Honestly, because we all love magic and fantasy, the problem comes though is when we let magic and fantasy/fantastical rule out thinking… more on this in a minutes, but here’s what ChatGPT came up with:

Why is this a problem? You may argue it’s not, some people say ‘awareness’ is important, using this is helpful…. I would argue that’s not true. So, apparently does ChatGPT (clearly you can probably prompt anything you want but I’m doing one shot lazy prompts here!)

so I think this summarise it quite well:

Using “juice jacking” as a scare tactic to promote cybersecurity awareness is counterproductive because it exploits fear rather than understanding. People have limited attention for safety advice, and exaggerating rare or imaginary risks diverts focus from real, everyday threats like phishing or weak passwords. Fear-based messages without clear, achievable actions cause anxiety, cynicism, and ultimately apathy — a “cry wolf” effect that erodes trust in future warnings. Since humans respond better to credible, controllable, and relatable risks, effective awareness campaigns should emphasize realistic scenarios and empower users with simple, actionable steps instead of fueling superstition or helplessness.

We call this the ‘So many F’s to give’ model!

Our jobs in cyber security are to help people be safer in the digital world, which if you are a practitioner you will likely understand when I say that’s hard enough when we talk about credible, actual, likely threats. When we throw in magic, people literally just give up. I’ve watched this many times when talking to people about personal and organisational security. They get overwhelmed and go into shutdown/do something else mode.

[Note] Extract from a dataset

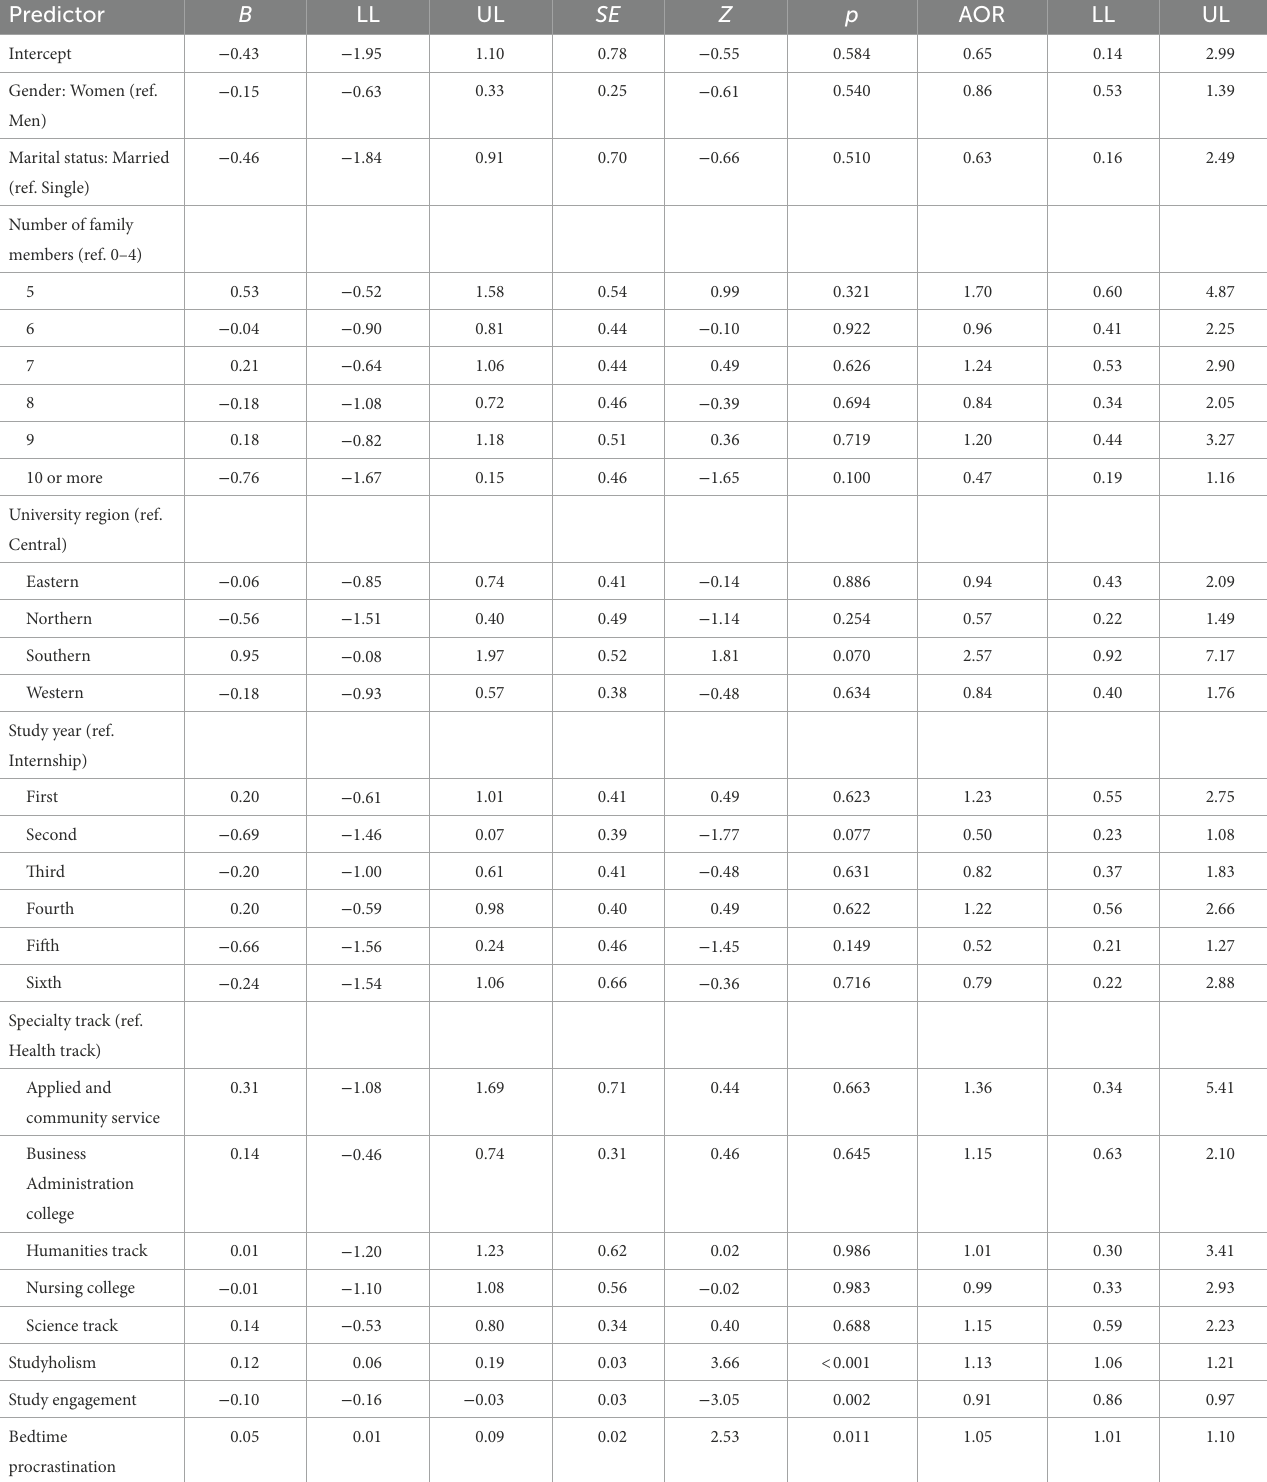
TABLE 7 Binomial logistic regression for insomnia (adjusted odds ratios).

So there you have it, some risk theory, some history, some psychology and hopefully some fun but educational understanding of why I talk about this subject! I talk about it to show what not to care about, so that when we get into the things like:

• Poor credentials
• Lack of MFA on internet facing services
• Poor/Slow/Non Exsistant Edge Device Patch Management
• Lack of segmentation
• Domain joined backups/Lack of backups/recovery
• Poor asset management
• and more

you have time and willing to focus on these! Because these are some of the vulnerabilities that real criminals will probably try and exploit!